▶ **WHAT YOU ARE ASKED TO DO**
Reproduce the lines below, substituting "Madrid" for every occurrence of "Barcelona" and leaving all other text unchanged.

▶ **DATA UNDER STUDY**
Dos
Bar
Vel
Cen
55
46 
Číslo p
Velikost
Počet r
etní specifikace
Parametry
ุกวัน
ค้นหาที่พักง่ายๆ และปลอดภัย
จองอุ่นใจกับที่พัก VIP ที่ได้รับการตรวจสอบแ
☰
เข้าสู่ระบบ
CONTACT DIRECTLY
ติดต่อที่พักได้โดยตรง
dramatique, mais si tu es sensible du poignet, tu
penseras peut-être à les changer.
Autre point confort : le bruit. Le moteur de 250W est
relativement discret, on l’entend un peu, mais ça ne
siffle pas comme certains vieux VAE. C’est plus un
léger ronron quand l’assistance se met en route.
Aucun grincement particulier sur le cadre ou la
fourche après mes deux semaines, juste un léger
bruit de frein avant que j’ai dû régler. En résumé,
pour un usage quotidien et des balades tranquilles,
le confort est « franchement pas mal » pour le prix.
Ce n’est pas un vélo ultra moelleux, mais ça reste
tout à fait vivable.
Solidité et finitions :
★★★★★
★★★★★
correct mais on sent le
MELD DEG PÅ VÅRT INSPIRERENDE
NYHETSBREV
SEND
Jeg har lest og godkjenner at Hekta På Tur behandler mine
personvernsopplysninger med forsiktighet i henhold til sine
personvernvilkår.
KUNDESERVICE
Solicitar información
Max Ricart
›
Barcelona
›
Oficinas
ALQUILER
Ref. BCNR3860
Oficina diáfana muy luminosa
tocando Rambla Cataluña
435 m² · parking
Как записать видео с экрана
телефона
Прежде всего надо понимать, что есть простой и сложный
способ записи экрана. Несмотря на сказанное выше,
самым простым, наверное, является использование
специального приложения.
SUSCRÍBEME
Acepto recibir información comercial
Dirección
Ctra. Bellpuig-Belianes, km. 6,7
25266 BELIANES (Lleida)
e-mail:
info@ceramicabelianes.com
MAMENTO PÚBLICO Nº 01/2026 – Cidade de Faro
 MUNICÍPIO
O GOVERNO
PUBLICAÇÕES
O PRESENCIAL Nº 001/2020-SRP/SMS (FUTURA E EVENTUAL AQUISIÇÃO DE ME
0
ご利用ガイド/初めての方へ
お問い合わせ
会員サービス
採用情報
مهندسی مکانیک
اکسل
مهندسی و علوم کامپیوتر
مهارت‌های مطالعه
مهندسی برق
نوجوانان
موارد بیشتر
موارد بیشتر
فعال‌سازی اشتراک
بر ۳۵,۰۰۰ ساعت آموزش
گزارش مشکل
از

▶ **YOUR RESPONSE**
Dos
Bar
Vel
Cen
55
46 
Číslo p
Velikost
Počet r
etní specifikace
Parametry
ุกวัน
ค้นหาที่พักง่ายๆ และปลอดภัย
จองอุ่นใจกับที่พัก VIP ที่ได้รับการตรวจสอบแ
☰
เข้าสู่ระบบ
CONTACT DIRECTLY
ติดต่อที่พักได้โดยตรง
dramatique, mais si tu es sensible du poignet, tu
penseras peut-être à les changer.
Autre point confort : le bruit. Le moteur de 250W est
relativement discret, on l’entend un peu, mais ça ne
siffle pas comme certains vieux VAE. C’est plus un
léger ronron quand l’assistance se met en route.
Aucun grincement particulier sur le cadre ou la
fourche après mes deux semaines, juste un léger
bruit de frein avant que j’ai dû régler. En résumé,
pour un usage quotidien et des balades tranquilles,
le confort est « franchement pas mal » pour le prix.
Ce n’est pas un vélo ultra moelleux, mais ça reste
tout à fait vivable.
Solidité et finitions :
★★★★★
★★★★★
correct mais on sent le
MELD DEG PÅ VÅRT INSPIRERENDE
NYHETSBREV
SEND
Jeg har lest og godkjenner at Hekta På Tur behandler mine
personvernsopplysninger med forsiktighet i henhold til sine
personvernvilkår.
KUNDESERVICE
Solicitar información
Max Ricart
›
Madrid
›
Oficinas
ALQUILER
Ref. BCNR3860
Oficina diáfana muy luminosa
tocando Rambla Cataluña
435 m² · parking
Как записать видео с экрана
телефона
Прежде всего надо понимать, что есть простой и сложный
способ записи экрана. Несмотря на сказанное выше,
самым простым, наверное, является использование
специального приложения.
SUSCRÍBEME
Acepto recibir información comercial
Dirección
Ctra. Bellpuig-Belianes, km. 6,7
25266 BELIANES (Lleida)
e-mail:
info@ceramicabelianes.com
MAMENTO PÚBLICO Nº 01/2026 – Cidade de Faro
 MUNICÍPIO
O GOVERNO
PUBLICAÇÕES
O PRESENCIAL Nº 001/2020-SRP/SMS (FUTURA E EVENTUAL AQUISIÇÃO DE ME
0
ご利用ガイド/初めての方へ
お問い合わせ
会員サービス
採用情報
مهندسی مکانیک
اکسل
مهندسی و علوم کامپیوتر
مهارت‌های مطالعه
مهندسی برق
نوجوانان
موارد بیشتر
موارد بیشتر
فعال‌سازی اشتراک
بر ۳۵,۰۰۰ ساعت آموزش
گزارش مشکل
از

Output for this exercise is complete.